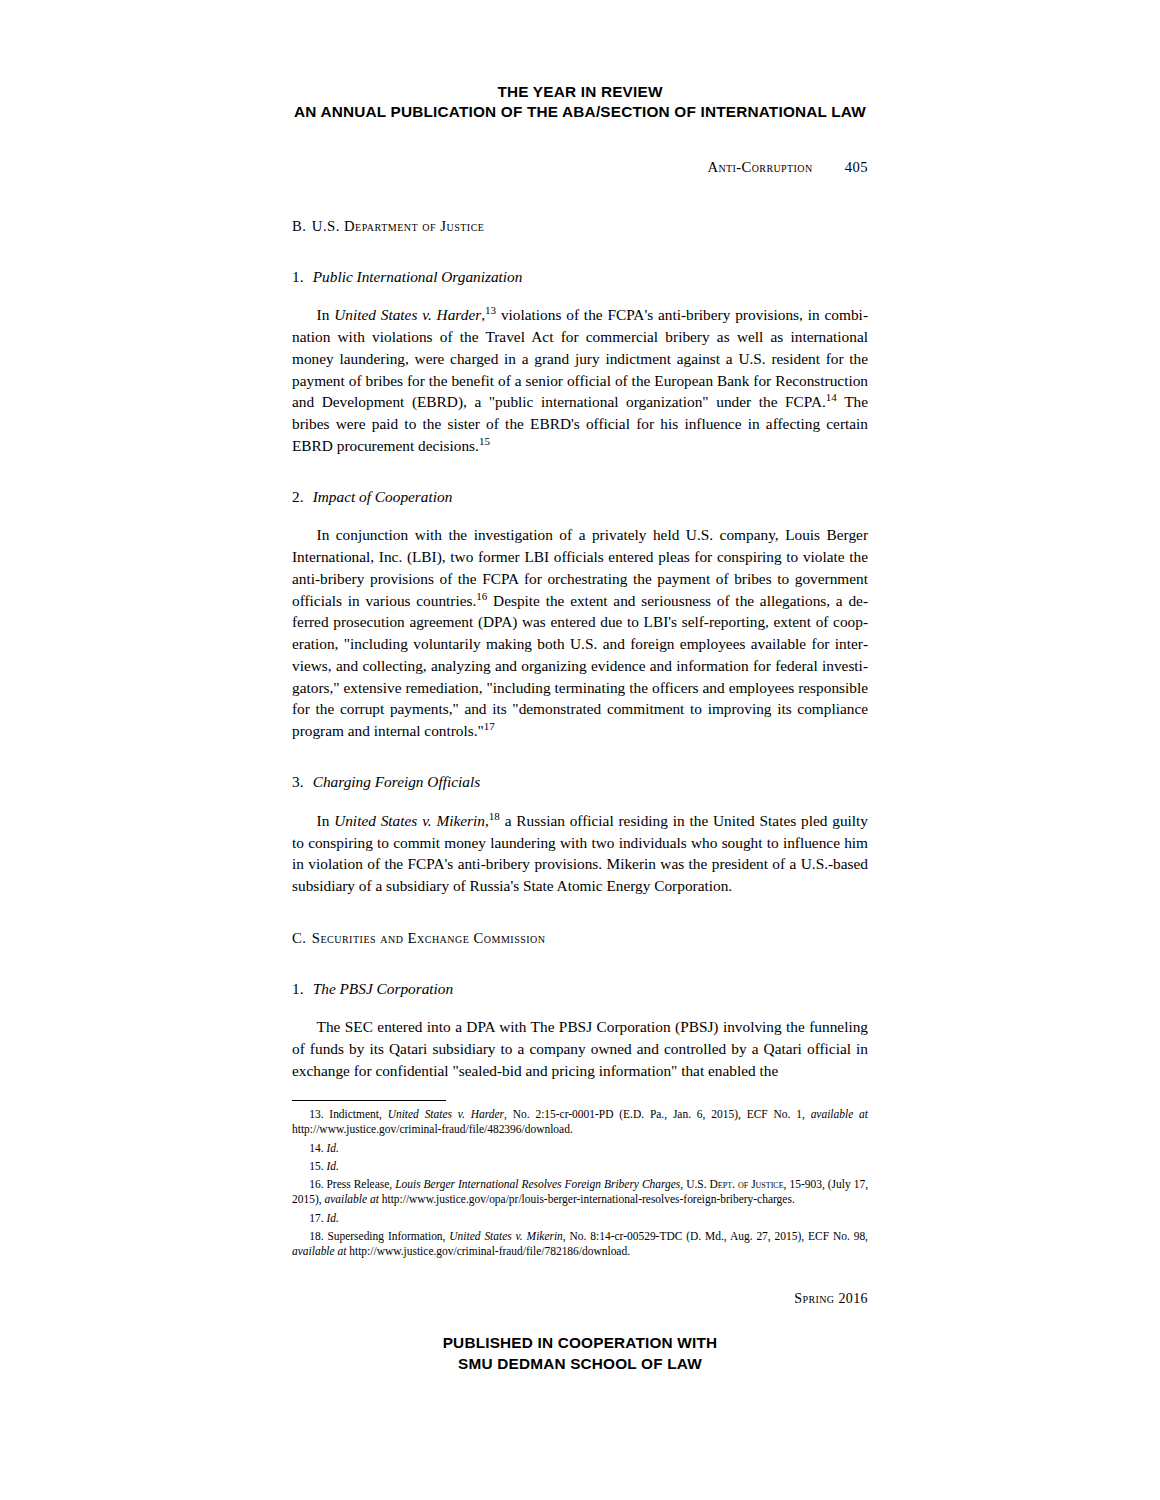THE YEAR IN REVIEW
AN ANNUAL PUBLICATION OF THE ABA/SECTION OF INTERNATIONAL LAW
Anti-Corruption405
B. U.S. Department of Justice
1. Public International Organization
In United States v. Harder,13 violations of the FCPA's anti-bribery provisions, in combination with violations of the Travel Act for commercial bribery as well as international money laundering, were charged in a grand jury indictment against a U.S. resident for the payment of bribes for the benefit of a senior official of the European Bank for Reconstruction and Development (EBRD), a "public international organization" under the FCPA.14 The bribes were paid to the sister of the EBRD's official for his influence in affecting certain EBRD procurement decisions.15
2. Impact of Cooperation
In conjunction with the investigation of a privately held U.S. company, Louis Berger International, Inc. (LBI), two former LBI officials entered pleas for conspiring to violate the anti-bribery provisions of the FCPA for orchestrating the payment of bribes to government officials in various countries.16 Despite the extent and seriousness of the allegations, a deferred prosecution agreement (DPA) was entered due to LBI's self-reporting, extent of cooperation, "including voluntarily making both U.S. and foreign employees available for interviews, and collecting, analyzing and organizing evidence and information for federal investigators," extensive remediation, "including terminating the officers and employees responsible for the corrupt payments," and its "demonstrated commitment to improving its compliance program and internal controls."17
3. Charging Foreign Officials
In United States v. Mikerin,18 a Russian official residing in the United States pled guilty to conspiring to commit money laundering with two individuals who sought to influence him in violation of the FCPA's anti-bribery provisions. Mikerin was the president of a U.S.-based subsidiary of a subsidiary of Russia's State Atomic Energy Corporation.
C. Securities and Exchange Commission
1. The PBSJ Corporation
The SEC entered into a DPA with The PBSJ Corporation (PBSJ) involving the funneling of funds by its Qatari subsidiary to a company owned and controlled by a Qatari official in exchange for confidential "sealed-bid and pricing information" that enabled the
13. Indictment, United States v. Harder, No. 2:15-cr-0001-PD (E.D. Pa., Jan. 6, 2015), ECF No. 1, available at http://www.justice.gov/criminal-fraud/file/482396/download.
14. Id.
15. Id.
16. Press Release, Louis Berger International Resolves Foreign Bribery Charges, U.S. Dept. of Justice, 15-903, (July 17, 2015), available at http://www.justice.gov/opa/pr/louis-berger-international-resolves-foreign-bribery-charges.
17. Id.
18. Superseding Information, United States v. Mikerin, No. 8:14-cr-00529-TDC (D. Md., Aug. 27, 2015), ECF No. 98, available at http://www.justice.gov/criminal-fraud/file/782186/download.
Spring 2016
PUBLISHED IN COOPERATION WITH
SMU DEDMAN SCHOOL OF LAW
== == ==
**Goal of the exercise**
Report each line in the data above that holds the word "download" by copying it.

**Solution for this task**
13. Indictment, United States v. Harder, No. 2:15-cr-0001-PD (E.D. Pa., Jan. 6, 2015), ECF No. 1, available at http://www.justice.gov/criminal-fraud/file/482396/download.
18. Superseding Information, United States v. Mikerin, No. 8:14-cr-00529-TDC (D. Md., Aug. 27, 2015), ECF No. 98, available at http://www.justice.gov/criminal-fraud/file/782186/download.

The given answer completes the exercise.